_EXCERPT PROVIDED_
Recently, 180 CEOs and senior executives from major corporations signed an open letter which they published as a full-page ad in The New York Times. The headline: Don’t Ban Equality.
“Restricting access to comprehensive reproductive care, including abortion, threatens the health, independence and economic stability of our employees and customers,” the ad reads. “It impairs our ability to build diverse and inclusive workforce pipelines, recruit top talent across the states, and protect the well-being of all the people who keep our businesses thriving day in and day out.”
In other words: because women can’t have abortions in certain states, these corporations can’t hire and promote them? Unless women can have abortions, these multi-million dollar corporations can’t figure out how to protect the well being of their employees and customers?
These CEO’s argue that without abortion—we all suffer. But is it true? Let’s look at their letter from two angles. First examining whether or not women are at a disadvantage in the workplace without abortion and second, let’s look at the real economic impact of abortion.
Are Women Limited at Work Without the Right to Abortion?
I wonder why more women aren’t insulted at what this letter insinuates. Does pregnancy and motherhood make a woman a “risky” hire in a state where abortion isn’t available? Can these CEO’s not promote women unless they have the option to terminate life? Does so-called “top talent” never choose to have a child when faced with unplanned pregnancy?
It seems these arguments contradict a spirit of ensuring that women and men are equally valued, without discrimination, in the workplace. If access to abortion is a necessity for me to be treated equally within these corporations, equality has been redefined.
Our ability to bear children—or “fertility” as abortion rights activists prefer to call it—becomes the ground whereby we’re allegedly deemed equal. But, oddly, this is one arena where men and women can never be the same. God designed us that way; it’s how the human race continues.
If women are a disadvantaged gender without abortion rights, doesn’t that undermine the very heart of equality?
Threatening Economic Stability?
Their second main argument, that “restricting access to abortion threatens . . . economic stability of our employees and customers,” is also misleading.
Ironically, it’s abortion that’s bad for the economy—costing us an estimated $9 trillion dollars in economic and social impact. For every $500 abortion that Planned Parenthood completes, the U.S. economy misses out on more than $6,500 in economic activity. That’s how much the baby’s parents would have spent because of the baby during the first year of the baby’s life alone!

_RECORD SET_
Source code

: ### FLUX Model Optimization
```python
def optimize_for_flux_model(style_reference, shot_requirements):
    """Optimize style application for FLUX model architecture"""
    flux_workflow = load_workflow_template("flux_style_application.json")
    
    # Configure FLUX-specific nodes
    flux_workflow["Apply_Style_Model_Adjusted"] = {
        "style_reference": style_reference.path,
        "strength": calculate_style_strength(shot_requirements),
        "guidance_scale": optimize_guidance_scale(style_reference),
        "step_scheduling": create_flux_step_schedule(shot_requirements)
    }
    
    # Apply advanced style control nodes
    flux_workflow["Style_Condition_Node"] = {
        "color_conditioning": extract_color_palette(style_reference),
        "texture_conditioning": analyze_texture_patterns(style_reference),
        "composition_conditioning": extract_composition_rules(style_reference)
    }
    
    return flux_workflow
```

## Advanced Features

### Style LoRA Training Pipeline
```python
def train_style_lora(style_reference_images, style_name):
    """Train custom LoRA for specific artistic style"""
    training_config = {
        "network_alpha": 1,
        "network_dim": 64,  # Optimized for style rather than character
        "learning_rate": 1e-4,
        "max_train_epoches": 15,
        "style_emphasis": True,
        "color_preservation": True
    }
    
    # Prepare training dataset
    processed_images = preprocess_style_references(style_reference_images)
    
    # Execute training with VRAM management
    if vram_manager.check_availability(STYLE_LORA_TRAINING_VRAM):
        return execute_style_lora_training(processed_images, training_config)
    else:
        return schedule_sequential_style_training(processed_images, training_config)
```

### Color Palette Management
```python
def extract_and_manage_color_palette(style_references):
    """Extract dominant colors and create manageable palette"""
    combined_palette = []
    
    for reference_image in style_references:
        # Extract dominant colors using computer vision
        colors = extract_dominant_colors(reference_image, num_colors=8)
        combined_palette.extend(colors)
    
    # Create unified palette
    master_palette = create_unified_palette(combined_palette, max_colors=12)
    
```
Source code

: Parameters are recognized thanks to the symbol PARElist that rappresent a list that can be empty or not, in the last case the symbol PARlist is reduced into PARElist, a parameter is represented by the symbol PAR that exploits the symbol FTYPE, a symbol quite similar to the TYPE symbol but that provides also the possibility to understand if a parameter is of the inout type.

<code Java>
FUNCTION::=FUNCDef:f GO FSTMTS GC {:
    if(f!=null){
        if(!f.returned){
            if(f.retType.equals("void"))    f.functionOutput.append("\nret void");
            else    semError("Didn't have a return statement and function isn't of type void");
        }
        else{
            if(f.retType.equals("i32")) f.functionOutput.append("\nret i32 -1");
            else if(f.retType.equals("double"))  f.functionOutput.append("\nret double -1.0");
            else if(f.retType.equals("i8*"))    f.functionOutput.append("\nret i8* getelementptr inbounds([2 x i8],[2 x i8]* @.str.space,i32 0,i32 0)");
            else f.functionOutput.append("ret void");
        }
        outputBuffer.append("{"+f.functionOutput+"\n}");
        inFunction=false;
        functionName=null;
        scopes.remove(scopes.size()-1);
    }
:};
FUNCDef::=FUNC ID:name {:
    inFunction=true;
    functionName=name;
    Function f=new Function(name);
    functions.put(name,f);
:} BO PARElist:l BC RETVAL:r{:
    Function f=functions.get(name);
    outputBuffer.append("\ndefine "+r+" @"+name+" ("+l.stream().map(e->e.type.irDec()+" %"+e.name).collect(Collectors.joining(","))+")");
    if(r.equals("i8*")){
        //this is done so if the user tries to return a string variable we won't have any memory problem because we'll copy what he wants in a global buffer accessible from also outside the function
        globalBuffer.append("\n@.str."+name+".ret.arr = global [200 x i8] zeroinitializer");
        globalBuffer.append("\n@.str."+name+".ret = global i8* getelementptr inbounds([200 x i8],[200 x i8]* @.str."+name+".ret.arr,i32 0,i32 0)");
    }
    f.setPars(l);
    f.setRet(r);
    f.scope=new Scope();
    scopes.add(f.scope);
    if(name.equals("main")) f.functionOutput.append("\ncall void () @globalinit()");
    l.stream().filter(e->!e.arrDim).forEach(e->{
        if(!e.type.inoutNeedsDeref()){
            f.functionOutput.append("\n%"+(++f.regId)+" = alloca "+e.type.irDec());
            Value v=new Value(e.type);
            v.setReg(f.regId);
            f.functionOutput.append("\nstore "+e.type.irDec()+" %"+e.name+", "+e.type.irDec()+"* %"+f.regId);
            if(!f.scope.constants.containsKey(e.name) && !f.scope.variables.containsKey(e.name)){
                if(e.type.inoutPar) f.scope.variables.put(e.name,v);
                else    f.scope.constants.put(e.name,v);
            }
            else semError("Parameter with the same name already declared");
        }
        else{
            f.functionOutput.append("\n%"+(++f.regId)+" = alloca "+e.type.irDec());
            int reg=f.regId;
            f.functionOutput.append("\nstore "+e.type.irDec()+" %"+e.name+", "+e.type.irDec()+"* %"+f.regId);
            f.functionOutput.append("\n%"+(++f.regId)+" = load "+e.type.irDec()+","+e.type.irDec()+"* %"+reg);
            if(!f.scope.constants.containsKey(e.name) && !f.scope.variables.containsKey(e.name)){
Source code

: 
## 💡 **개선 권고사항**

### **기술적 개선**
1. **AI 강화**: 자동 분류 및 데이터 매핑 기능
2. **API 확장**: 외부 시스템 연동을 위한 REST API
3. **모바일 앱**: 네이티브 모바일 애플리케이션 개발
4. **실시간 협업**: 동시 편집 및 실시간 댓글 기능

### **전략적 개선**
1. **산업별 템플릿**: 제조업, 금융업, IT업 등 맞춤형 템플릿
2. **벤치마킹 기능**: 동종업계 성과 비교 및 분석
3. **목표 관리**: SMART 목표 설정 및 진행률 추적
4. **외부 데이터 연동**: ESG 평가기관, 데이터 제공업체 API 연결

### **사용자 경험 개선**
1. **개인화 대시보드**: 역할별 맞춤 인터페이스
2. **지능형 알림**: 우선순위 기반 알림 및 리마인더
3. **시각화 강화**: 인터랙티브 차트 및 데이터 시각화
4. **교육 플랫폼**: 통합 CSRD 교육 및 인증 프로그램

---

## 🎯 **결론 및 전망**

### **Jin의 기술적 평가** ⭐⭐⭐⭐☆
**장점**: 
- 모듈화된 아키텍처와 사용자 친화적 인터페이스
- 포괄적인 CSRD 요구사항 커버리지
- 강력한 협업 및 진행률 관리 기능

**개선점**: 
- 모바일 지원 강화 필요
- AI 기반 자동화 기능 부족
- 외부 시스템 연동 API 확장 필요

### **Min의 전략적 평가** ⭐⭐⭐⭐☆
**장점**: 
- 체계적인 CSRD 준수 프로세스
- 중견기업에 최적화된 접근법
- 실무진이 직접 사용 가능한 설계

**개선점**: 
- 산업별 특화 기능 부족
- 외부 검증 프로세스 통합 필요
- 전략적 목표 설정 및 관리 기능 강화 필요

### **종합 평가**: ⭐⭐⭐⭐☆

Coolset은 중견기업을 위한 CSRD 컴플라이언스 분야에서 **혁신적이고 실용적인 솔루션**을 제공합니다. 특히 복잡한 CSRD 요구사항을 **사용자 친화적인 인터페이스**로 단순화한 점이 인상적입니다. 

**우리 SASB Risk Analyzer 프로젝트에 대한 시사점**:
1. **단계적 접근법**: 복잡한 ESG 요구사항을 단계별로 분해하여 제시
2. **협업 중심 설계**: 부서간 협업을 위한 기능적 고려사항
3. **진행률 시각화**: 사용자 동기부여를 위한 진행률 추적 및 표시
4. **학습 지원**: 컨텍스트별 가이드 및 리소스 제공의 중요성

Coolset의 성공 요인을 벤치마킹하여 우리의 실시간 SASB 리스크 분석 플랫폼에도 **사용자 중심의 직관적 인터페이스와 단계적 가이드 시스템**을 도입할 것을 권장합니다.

_SET OF TASKS_
1. From the opinion piece about the CEOs' abortion letter, reproduce the passage from "These CEO’s argue" to "Right to Abortion?".
2. Summarize the opinion piece on the CEOs' abortion letter in two sentences.
3. Carry on the opinion piece about the CEOs' abortion letter from the point where it stops.

_NUMBERED RESPONSES_
1.
These CEO’s argue that without abortion—we all suffer. But is it true? Let’s look at their letter from two angles. First examining whether or not women are at a disadvantage in the workplace without abortion and second, let’s look at the real economic impact of abortion.
Are Women Limited at Work Without the Right to Abortion?

2. The piece responds to an open letter signed by 180 CEOs and senior executives and published as a full-page New York Times ad, which claims that restricting abortion threatens employees' health, independence and economic stability and hampers companies' ability to build diverse workforces and recruit talent. The author argues that the letter insults women by implying they cannot be treated equally at work without abortion, and contends that abortion itself is what harms the economy.

3.
Not to mention the fact that these same corporate CEO’s who signed the letter will miss out on future customers:
- One million teens who could buy popular styles from H&M.
- One million college kids who won’t buy a pint of Ben & Jerry’s to study with.
- More than a million potential music downloads from Atlantic Records and Warner Music Group, or
- One million people who won’t buy someone they love a bottle of raspberry-scented lotion from The Body Shop.
These corporations fight their own economic interests by supporting abortion (and financially supporting abortion providers like Planned Parenthood). Simply put, reducing market size is generally not an effective growth strategy for any business.
Of course, these corporations prefer not to look at this side of the economic impact, instead assuming that abortion is the economically favorable choice for a woman faced with the costs of raising and having a baby versus an inexpensive abortion.
But I wonder, what it would do to our economy if these corporations could see the financial impact of promoting life? What if, instead of pouring millions into reducing the population, those same funds went to support these female employees—providing for their medical bills, helping with childcare costs, or giving a stipend to help a new mom buy what she needs to take care of the baby?
Care Net is proud that our affiliated pregnancy centers provide more than just compassionate support and counseling to women and couples facing unplanned pregnancies. They also offer resources and services (over $56 million worth last year alone), so choosing life doesn’t have to be an economic dilemma.
No matter how many ads they run in The New York Times, we can only pray these CEO’s will someday see the immeasurable value of life.